Innovation and R&D The company’s edge is built more on applied engineering and process innovation than on traditional lab‑style R&D. Its use of extended‑reach and curved SAGD wells is designed to tap more of the reservoir from fewer pads, lowering costs and surface impact. Planned innovations such as consolidated “super pads,” brownfield expansions, and relocating an existing processing facility all aim to boost capacity at significantly lower cost than building from scratch. The sharp increase in independently assessed reserves and the detailed roadmap for new pads and capacity upgrades underline a clear, innovation‑driven growth plan, though execution risk and capital needs remain important watchpoints.


Summary

Overall, Greenfire looks like a focused oil sands operator with improving profitability, a reasonably balanced but not overly liquid balance sheet, and consistently positive cash generation.

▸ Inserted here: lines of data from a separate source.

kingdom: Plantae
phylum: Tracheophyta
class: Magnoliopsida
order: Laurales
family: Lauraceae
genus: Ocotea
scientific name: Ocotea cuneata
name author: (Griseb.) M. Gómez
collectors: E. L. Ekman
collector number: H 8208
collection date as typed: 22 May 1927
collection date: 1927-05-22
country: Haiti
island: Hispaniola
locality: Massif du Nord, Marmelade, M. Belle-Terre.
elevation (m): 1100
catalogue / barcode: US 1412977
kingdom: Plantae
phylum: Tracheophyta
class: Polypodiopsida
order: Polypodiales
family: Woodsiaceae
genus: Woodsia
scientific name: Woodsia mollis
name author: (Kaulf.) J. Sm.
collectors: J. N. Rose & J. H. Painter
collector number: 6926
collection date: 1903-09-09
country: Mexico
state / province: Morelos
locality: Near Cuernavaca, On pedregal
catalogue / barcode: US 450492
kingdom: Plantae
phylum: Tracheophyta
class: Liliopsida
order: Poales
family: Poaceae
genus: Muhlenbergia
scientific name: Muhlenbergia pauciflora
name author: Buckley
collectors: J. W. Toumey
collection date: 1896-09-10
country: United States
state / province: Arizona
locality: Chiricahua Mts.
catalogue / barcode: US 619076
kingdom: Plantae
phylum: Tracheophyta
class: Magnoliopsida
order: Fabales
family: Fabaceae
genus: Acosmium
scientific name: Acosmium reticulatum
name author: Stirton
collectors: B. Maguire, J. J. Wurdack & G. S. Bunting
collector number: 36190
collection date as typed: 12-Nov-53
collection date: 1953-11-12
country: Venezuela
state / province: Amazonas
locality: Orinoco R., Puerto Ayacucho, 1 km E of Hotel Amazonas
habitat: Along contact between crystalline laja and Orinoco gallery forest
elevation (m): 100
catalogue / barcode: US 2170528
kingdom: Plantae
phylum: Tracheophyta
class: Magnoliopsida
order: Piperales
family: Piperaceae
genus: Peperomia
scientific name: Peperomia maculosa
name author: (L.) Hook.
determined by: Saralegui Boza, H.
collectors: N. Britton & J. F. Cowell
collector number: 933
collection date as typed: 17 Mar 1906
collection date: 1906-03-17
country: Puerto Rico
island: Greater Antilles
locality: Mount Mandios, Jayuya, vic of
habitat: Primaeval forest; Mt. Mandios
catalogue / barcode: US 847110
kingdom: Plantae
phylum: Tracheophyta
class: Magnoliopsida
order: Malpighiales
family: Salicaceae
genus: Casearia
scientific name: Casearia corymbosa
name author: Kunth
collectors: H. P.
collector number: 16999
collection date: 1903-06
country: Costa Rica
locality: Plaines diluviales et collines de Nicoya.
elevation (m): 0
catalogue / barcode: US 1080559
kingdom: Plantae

Its competitive strengths come from high‑quality SAGD reservoirs, modern drilling and facility strategies, and an emphasis on maximizing existing infrastructure rather than pursuing expensive new mega‑projects. The company’s future story is largely about disciplined execution of its growth and optimization plans and continued innovation in drilling and facility design. Key uncertainties include oil price volatility, regulatory and environmental frameworks around oil sands, and the company’s ability to fund and deliver its expansion projects without stretching its balance sheet or compromising its cost advantage.